EXERCISE DATA.
•••••
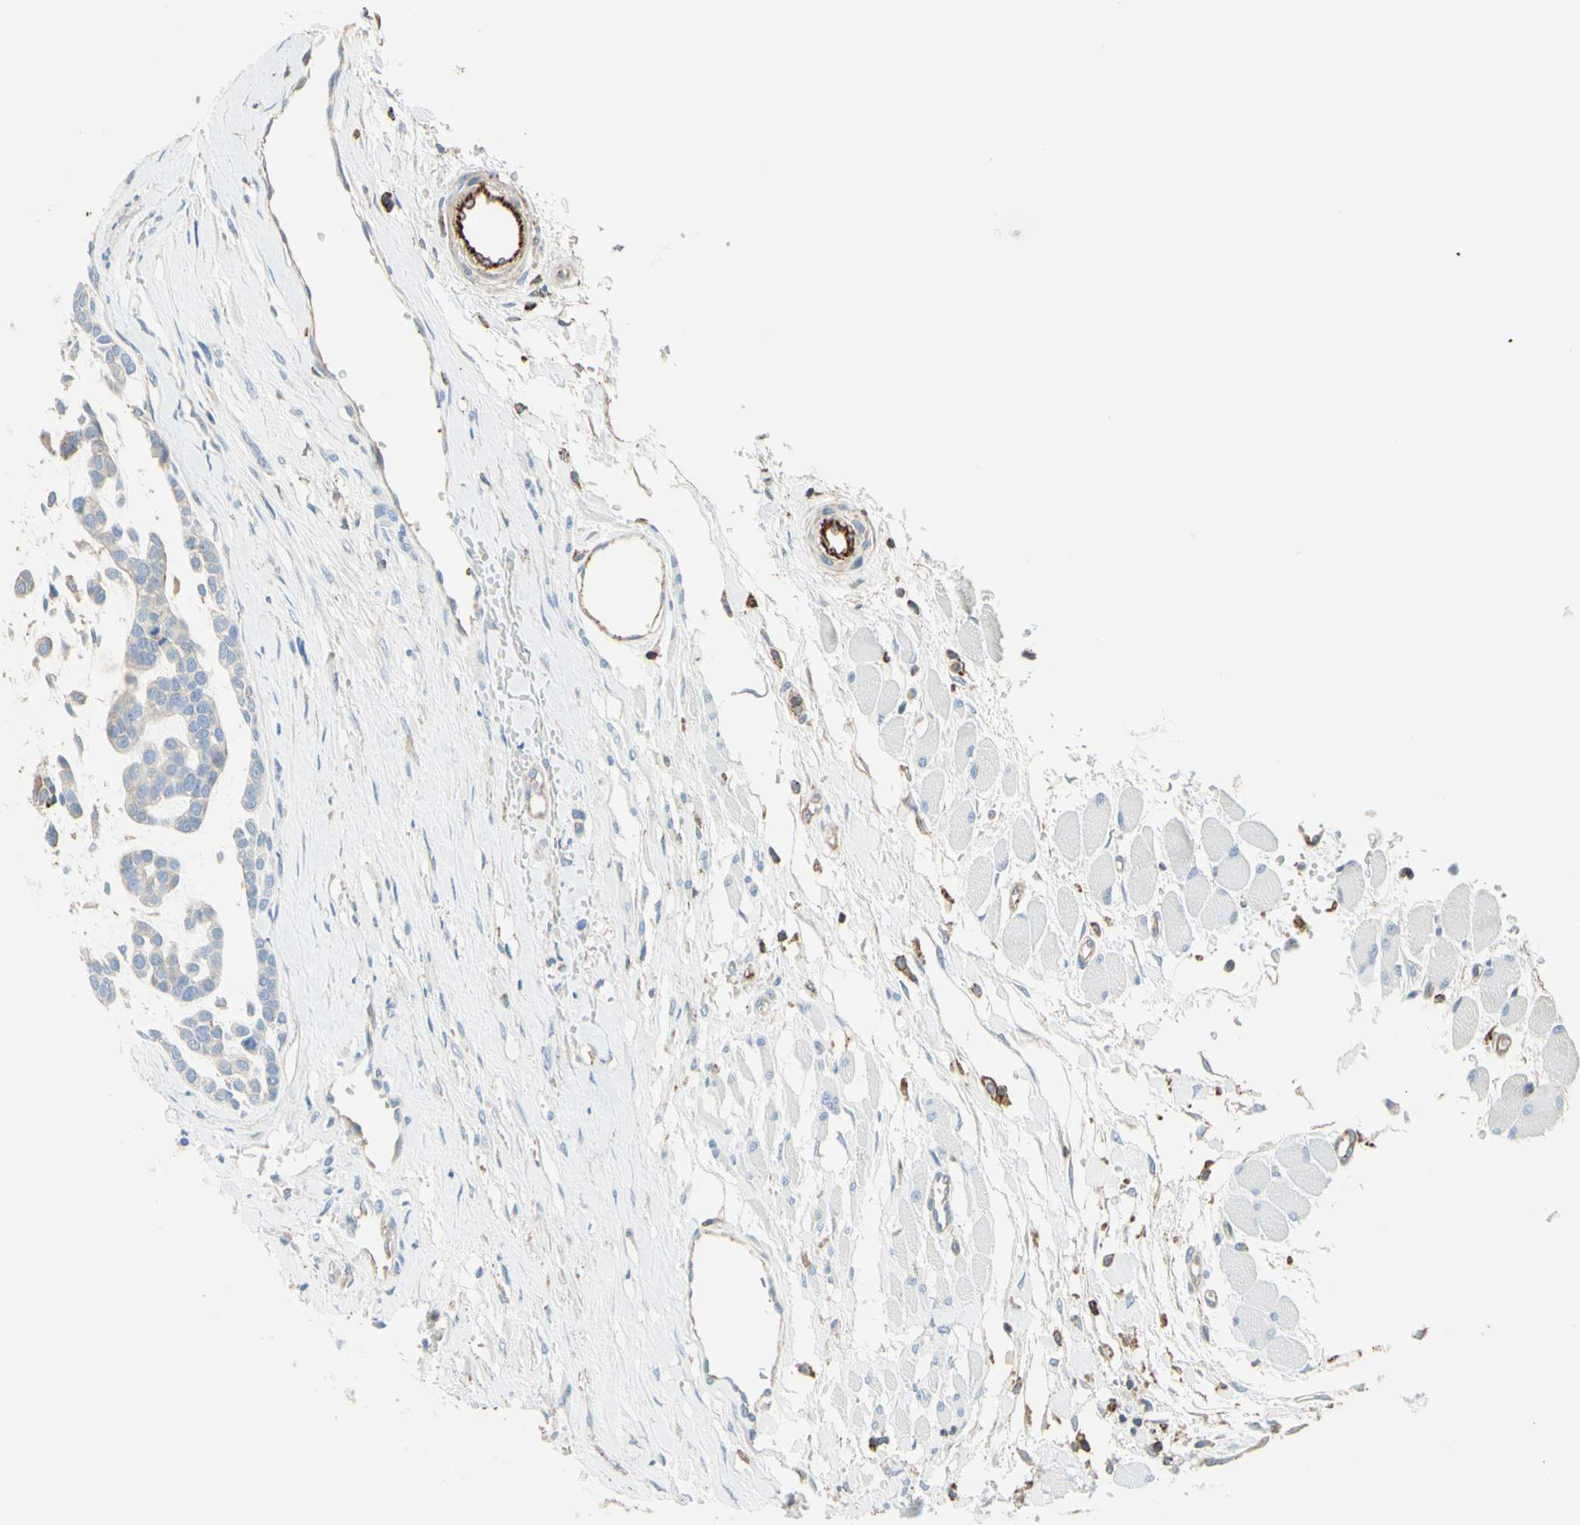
{"staining": {"intensity": "negative", "quantity": "none", "location": "none"}, "tissue": "head and neck cancer", "cell_type": "Tumor cells", "image_type": "cancer", "snomed": [{"axis": "morphology", "description": "Adenocarcinoma, NOS"}, {"axis": "morphology", "description": "Adenoma, NOS"}, {"axis": "topography", "description": "Head-Neck"}], "caption": "Adenoma (head and neck) stained for a protein using immunohistochemistry displays no expression tumor cells.", "gene": "SEMA4C", "patient": {"sex": "female", "age": 55}}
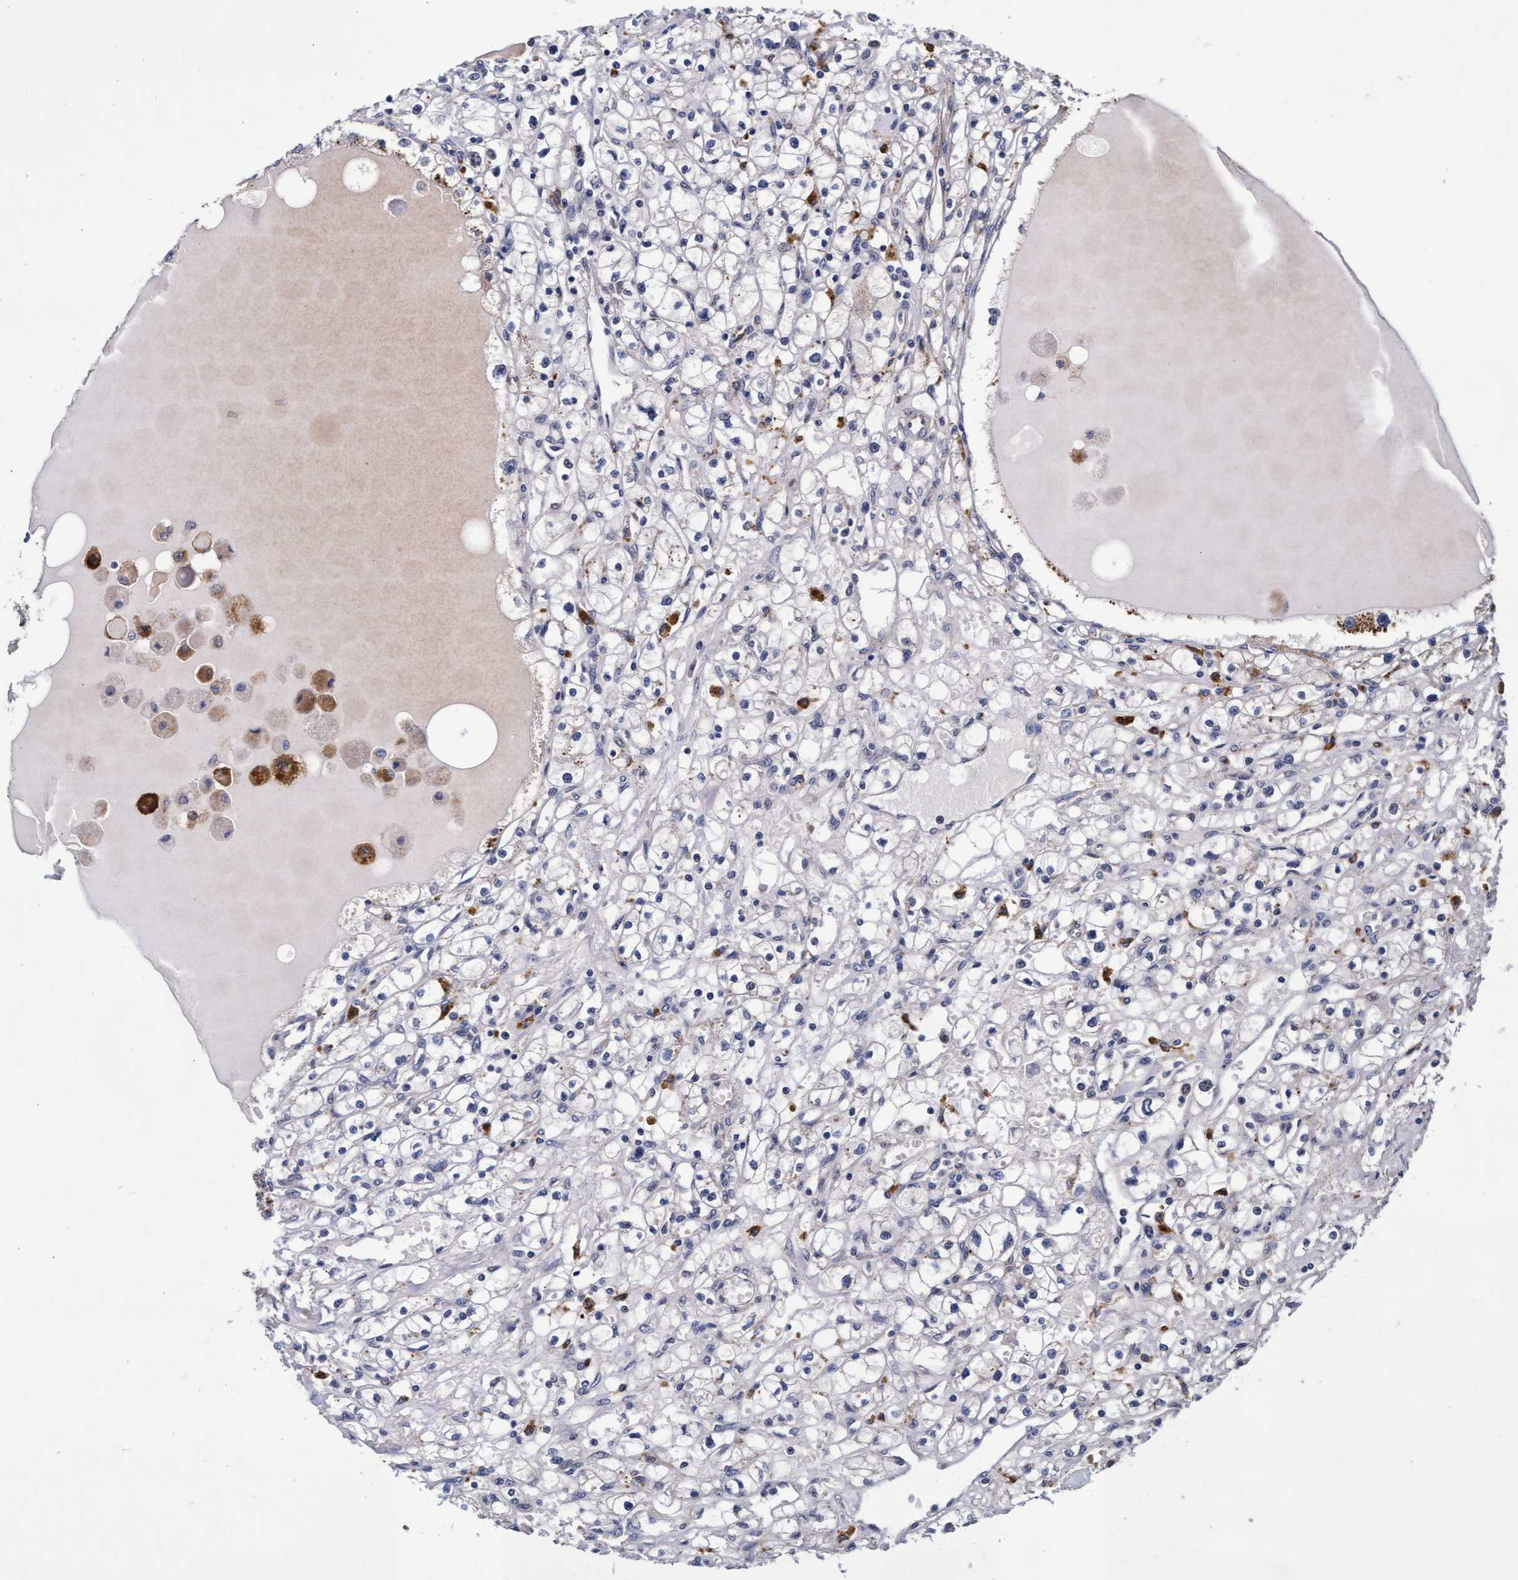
{"staining": {"intensity": "negative", "quantity": "none", "location": "none"}, "tissue": "renal cancer", "cell_type": "Tumor cells", "image_type": "cancer", "snomed": [{"axis": "morphology", "description": "Adenocarcinoma, NOS"}, {"axis": "topography", "description": "Kidney"}], "caption": "There is no significant staining in tumor cells of renal adenocarcinoma. Nuclei are stained in blue.", "gene": "CPQ", "patient": {"sex": "male", "age": 56}}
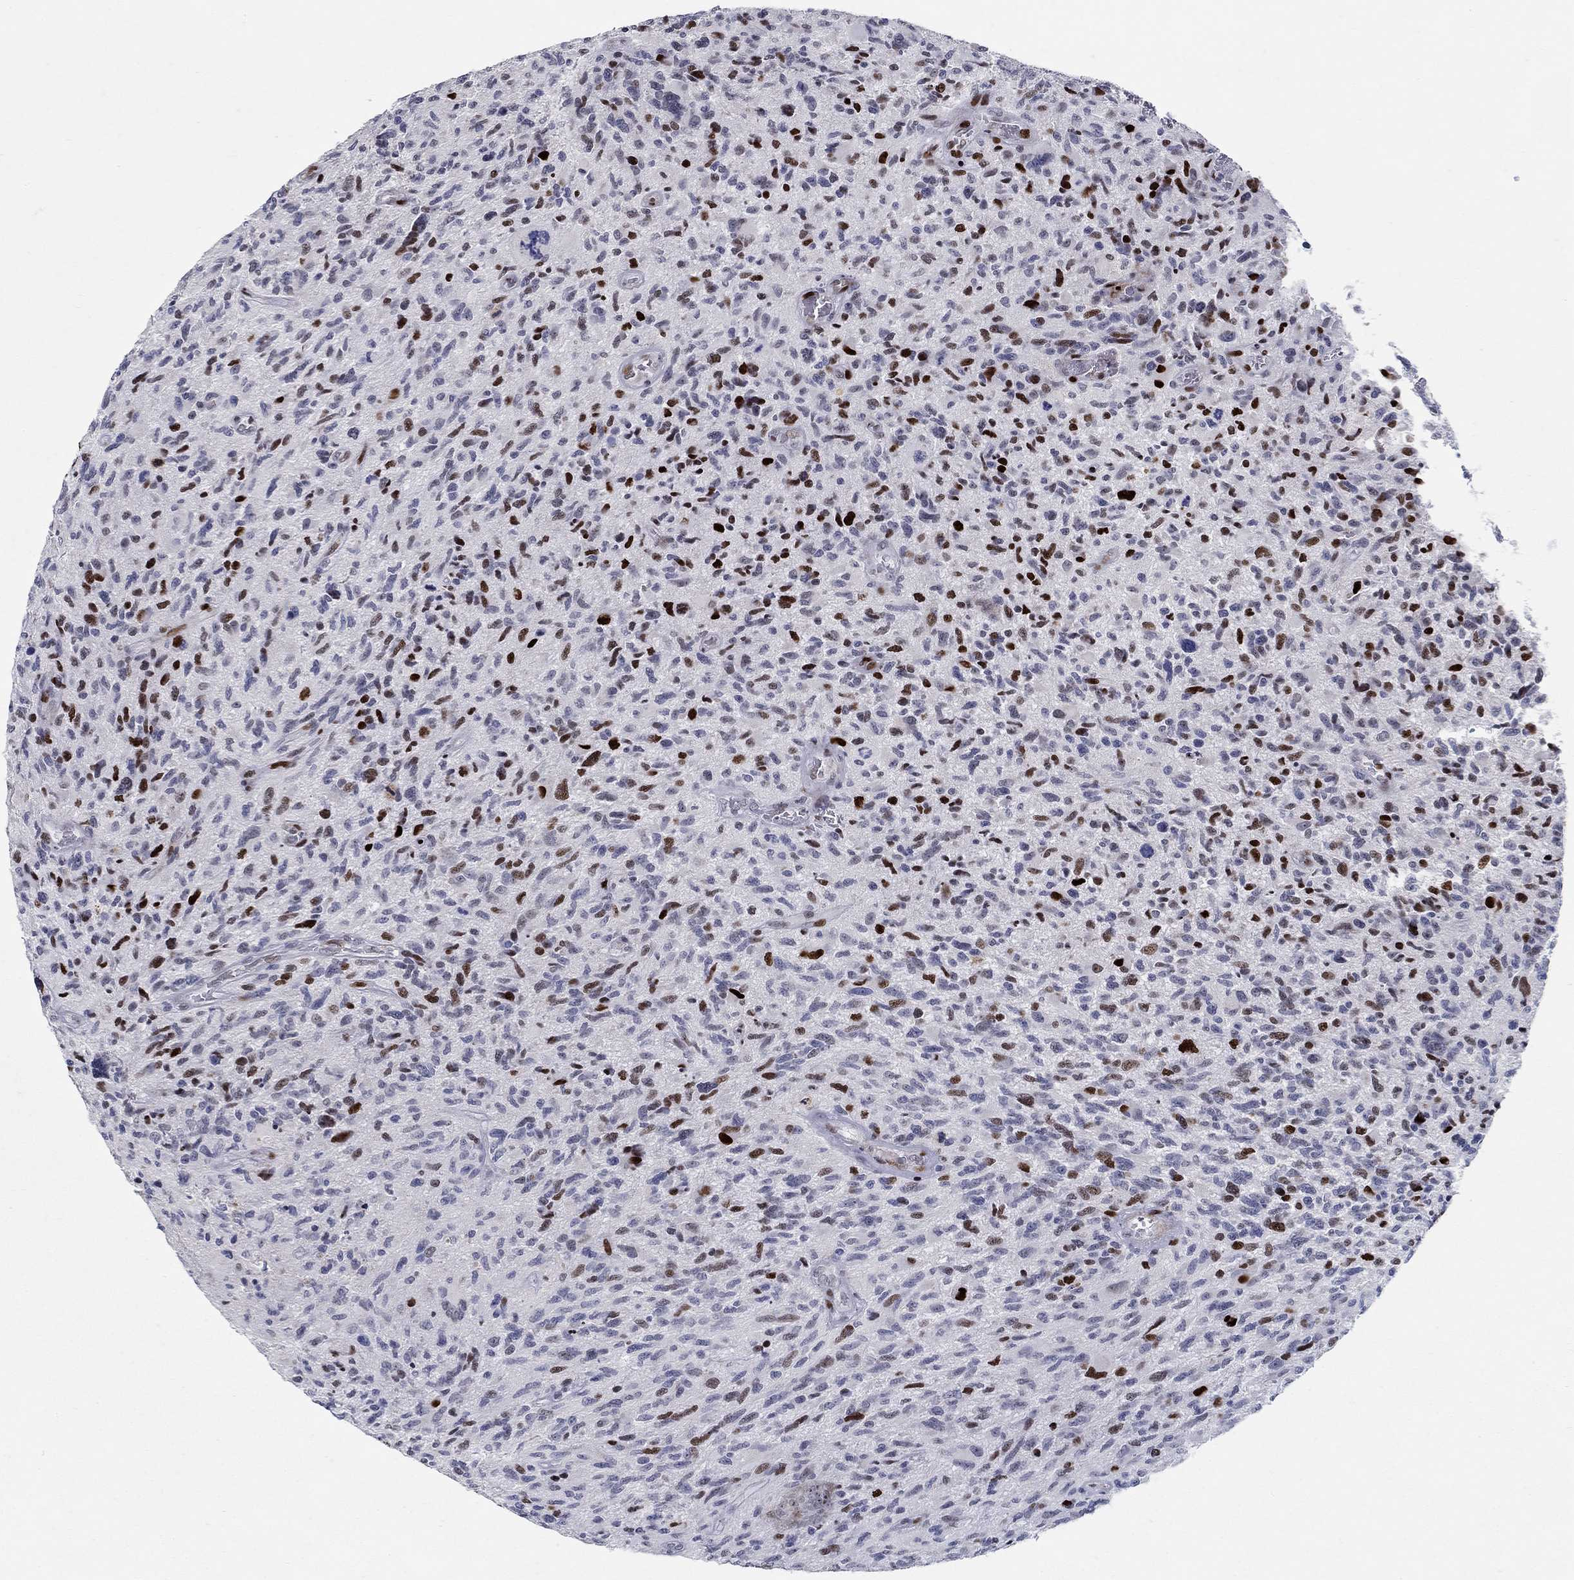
{"staining": {"intensity": "strong", "quantity": "25%-75%", "location": "nuclear"}, "tissue": "glioma", "cell_type": "Tumor cells", "image_type": "cancer", "snomed": [{"axis": "morphology", "description": "Glioma, malignant, NOS"}, {"axis": "morphology", "description": "Glioma, malignant, High grade"}, {"axis": "topography", "description": "Brain"}], "caption": "An immunohistochemistry micrograph of tumor tissue is shown. Protein staining in brown labels strong nuclear positivity in glioma within tumor cells.", "gene": "RAPGEF5", "patient": {"sex": "female", "age": 71}}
•••••
WHAT IS NEEDED.
Copy the listing exactly but drop its images.

REPLY.
{"staining": {"intensity": "negative", "quantity": "none", "location": "none"}, "tissue": "head and neck cancer", "cell_type": "Tumor cells", "image_type": "cancer", "snomed": [{"axis": "morphology", "description": "Adenocarcinoma, NOS"}, {"axis": "morphology", "description": "Adenoma, NOS"}, {"axis": "topography", "description": "Head-Neck"}], "caption": "Adenoma (head and neck) stained for a protein using immunohistochemistry displays no expression tumor cells.", "gene": "SEMA4C", "patient": {"sex": "female", "age": 55}}
{"staining": {"intensity": "negative", "quantity": "none", "location": "none"}, "tissue": "renal cancer", "cell_type": "Tumor cells", "image_type": "cancer", "snomed": [{"axis": "morphology", "description": "Adenocarcinoma, NOS"}, {"axis": "topography", "description": "Kidney"}], "caption": "There is no significant staining in tumor cells of renal adenocarcinoma. Nuclei are stained in blue.", "gene": "CPQ", "patient": {"sex": "male", "age": 56}}
{"staining": {"intensity": "strong", "quantity": "25%-75%", "location": "nuclear"}, "tissue": "glioma", "cell_type": "Tumor cells", "image_type": "cancer", "snomed": [{"axis": "morphology", "description": "Glioma, malignant, NOS"}, {"axis": "morphology", "description": "Glioma, malignant, High grade"}, {"axis": "topography", "description": "Brain"}], "caption": "An immunohistochemistry micrograph of tumor tissue is shown. Protein staining in brown labels strong nuclear positivity in glioma within tumor cells.", "gene": "RAPGEF5", "patient": {"sex": "female", "age": 71}}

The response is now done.